Son günlerde uluslararası sorunlarda çözüm için Türk
siyasiler tarafından önemli fırsatlardan bahsedilmektedir. Ne tesadüftür ki,
ABD Dışişleri Bakanı da “bu yıl, Kıbrıs'ta çözüm için iyi bir zaman olacaktır”
diye konuşmaktadır. Türkiye'ye sürekli olarak havuç uzatılmaktadır. Oysa artık
AB havucunun bir tuzak olduğu net olarak görülmüştür. Gelinen bu noktada, AB
konusundaki inat ve ısrarın, topraklarımızı kaybetmemize, bir bölünmeye ve
parçalanmaya doğru ülkemizi götürdüğünü görmek için uzak görüşlü olmaya da
gerek kalmamıştır. Vatan toprağı verilerek çözüme ulaşılmaz. Sayın Talat,
Türkiye'nin çözüm istediğinin altını çizmektedir. “Ver kurtul” politikaları bu
güne kadar çözüm olmamıştır, çözüm de getiremeyecektir. Türk tarafı, "Milli Dava
Kıbrıs' ve "AB ideali' arasında sıkışmış durumdadır.
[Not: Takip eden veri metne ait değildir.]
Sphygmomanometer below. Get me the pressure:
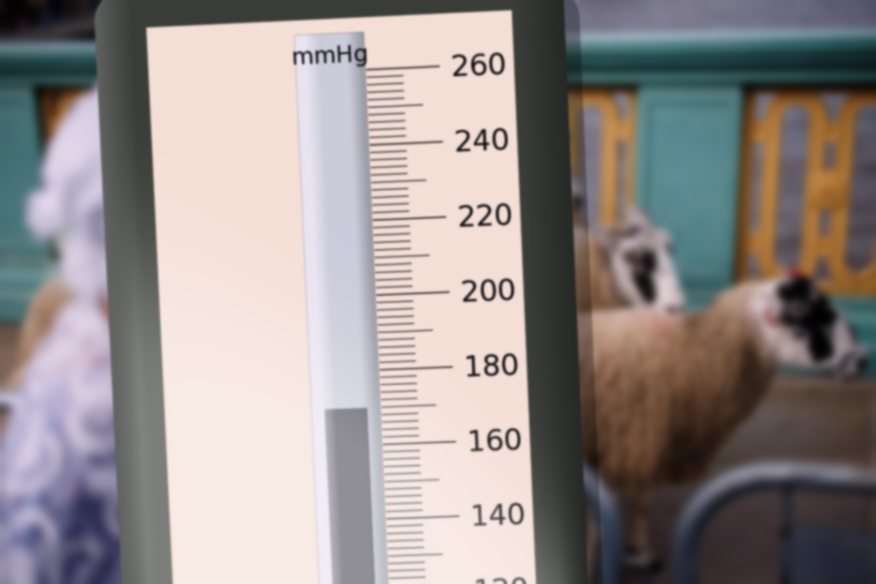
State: 170 mmHg
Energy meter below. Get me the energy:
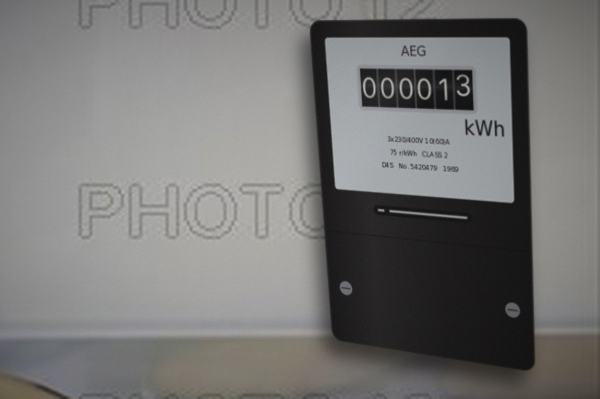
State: 13 kWh
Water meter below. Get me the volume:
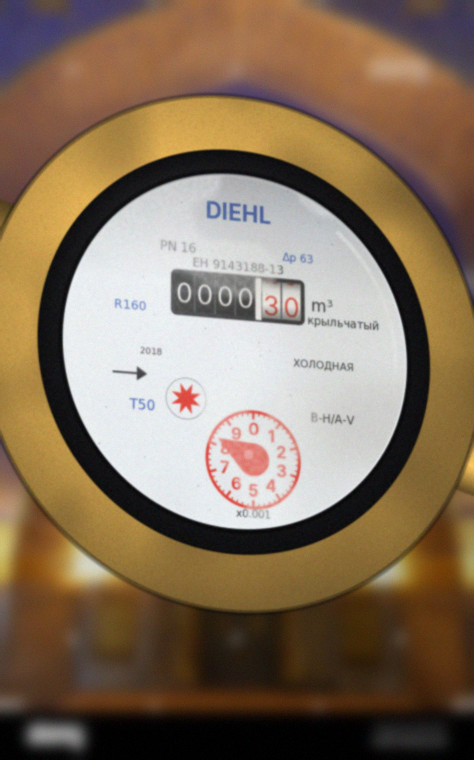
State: 0.298 m³
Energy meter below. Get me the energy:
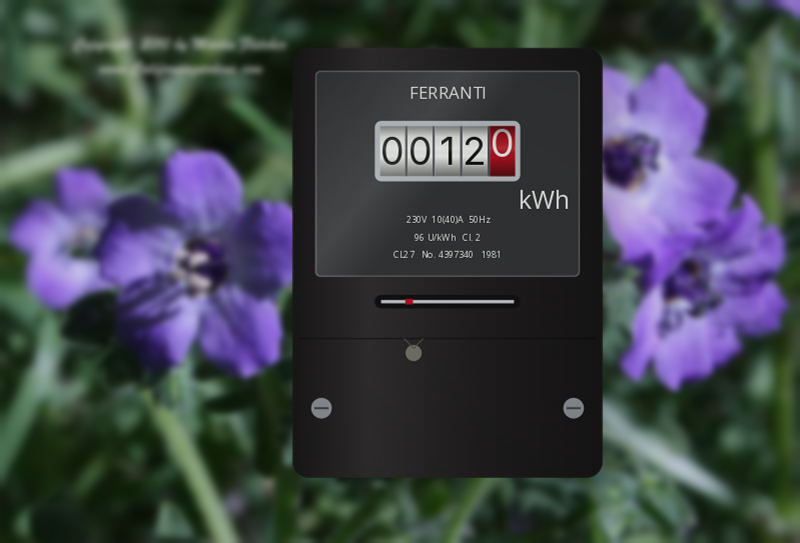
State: 12.0 kWh
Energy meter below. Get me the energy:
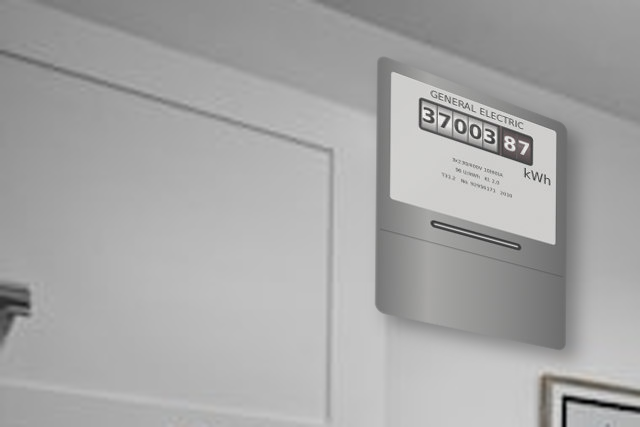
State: 37003.87 kWh
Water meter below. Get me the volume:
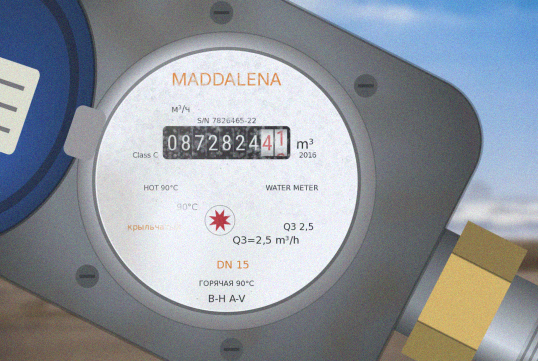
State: 872824.41 m³
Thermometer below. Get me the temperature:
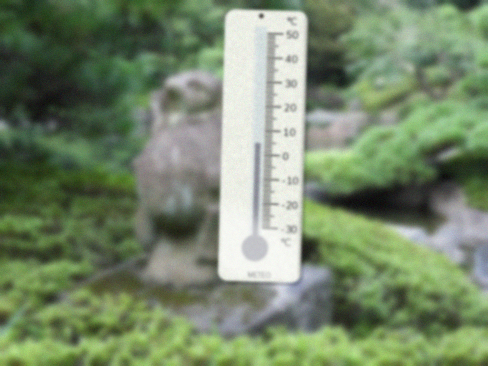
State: 5 °C
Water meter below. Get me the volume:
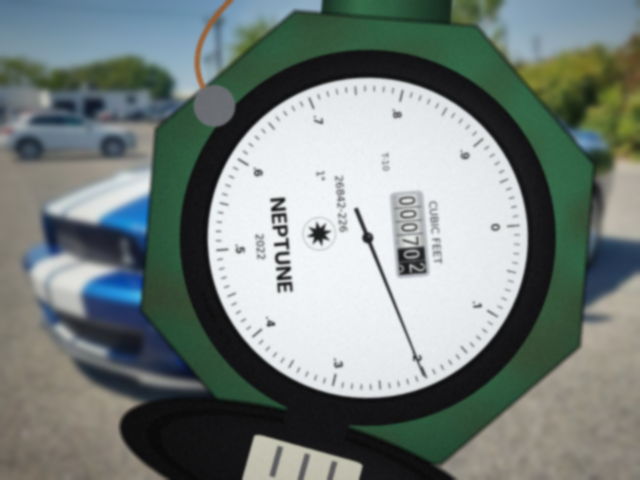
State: 702.20 ft³
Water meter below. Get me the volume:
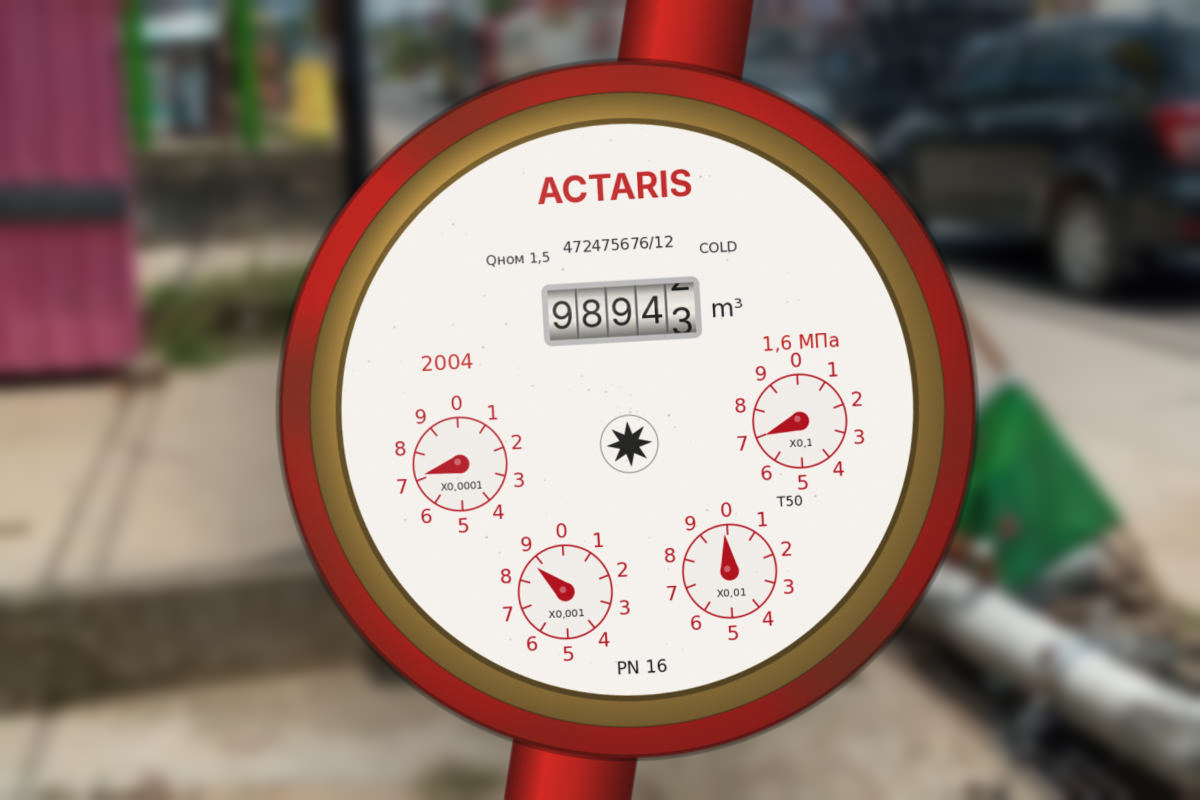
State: 98942.6987 m³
AKP iktidarı döneminde,
kırmızıçizgileri renk kaybına uğrayan dış politik yaklaşım, Kıbrıs konusunda da
aynı akıbeti yaşamaktadır. Türkiye'nin dış politikası taşeron bir karakter
göstermektedir.

Bir kere Kıbrısta “çözüm” derken ifade edilmek istenen
nedir. Çözüm, AB'nin taleplerini yerine getirmek midir, çözüm haklarımızdan
vazgeç midir, çözüm adadaki Türk askerini işgalci olarak kabul etmek midir,
çözüm adayı terk etmek midir?

Rum tarafı hedeflerine masada ulaşmak istemektedir.
Meseleyi zamana yayarak -ozmosis- i yani asimilasyonu dayatmanın yollarını
aramaktadır. Rum tarafı karşılıklı bir çözüm istememektedir; Türklerin adayı
terk etmesini yani Kıbrıs'ı istemektedir. Zaten AB, güney Kıbrıs tarafını
Kıbrıs'ın tek sahibi olarak kabul etmektedir.
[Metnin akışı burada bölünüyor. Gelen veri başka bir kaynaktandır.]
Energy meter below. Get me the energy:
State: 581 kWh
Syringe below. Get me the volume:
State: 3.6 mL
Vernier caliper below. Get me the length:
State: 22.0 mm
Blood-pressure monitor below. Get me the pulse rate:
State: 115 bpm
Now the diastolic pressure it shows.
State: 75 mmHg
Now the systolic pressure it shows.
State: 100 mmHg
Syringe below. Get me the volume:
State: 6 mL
Dünyada söz sahibi olmak isteyen her devletin Kıbrıs
üzerinde bir hesabı varken, Kıbrıs konusunda söz sahibi olmak isterken, ülkemiz
siyasetinin bu kadar sessiz kalmasının hiçbir izahı olamaz. Bir tek BTP'nin dış politikadaki ana
yaklaşımı, Türkiye'nin kendini dünyanın merkezine yerleştiren bir devlet politikası
uygulamasıdır. BTP 2005 yılında Ankara Tandoğan meydanında yaptığı “Kıbrıs
Türk'ün Vatanıdır” mitinginde Kıbrıs meselesinin milli mesele olduğunun altını
çizmiş ve Kıbrıs'ı yavru vatan kabul etmenin ötesinde Kıbrıs'ı Türk'ün Vatanı olarak
ilan edilmiştir. Vatan toprağı verilemez, Kıbrıs bizimdir bizim kalacaktır
gerçeğini hiçbir zaman unutulmamalıdır.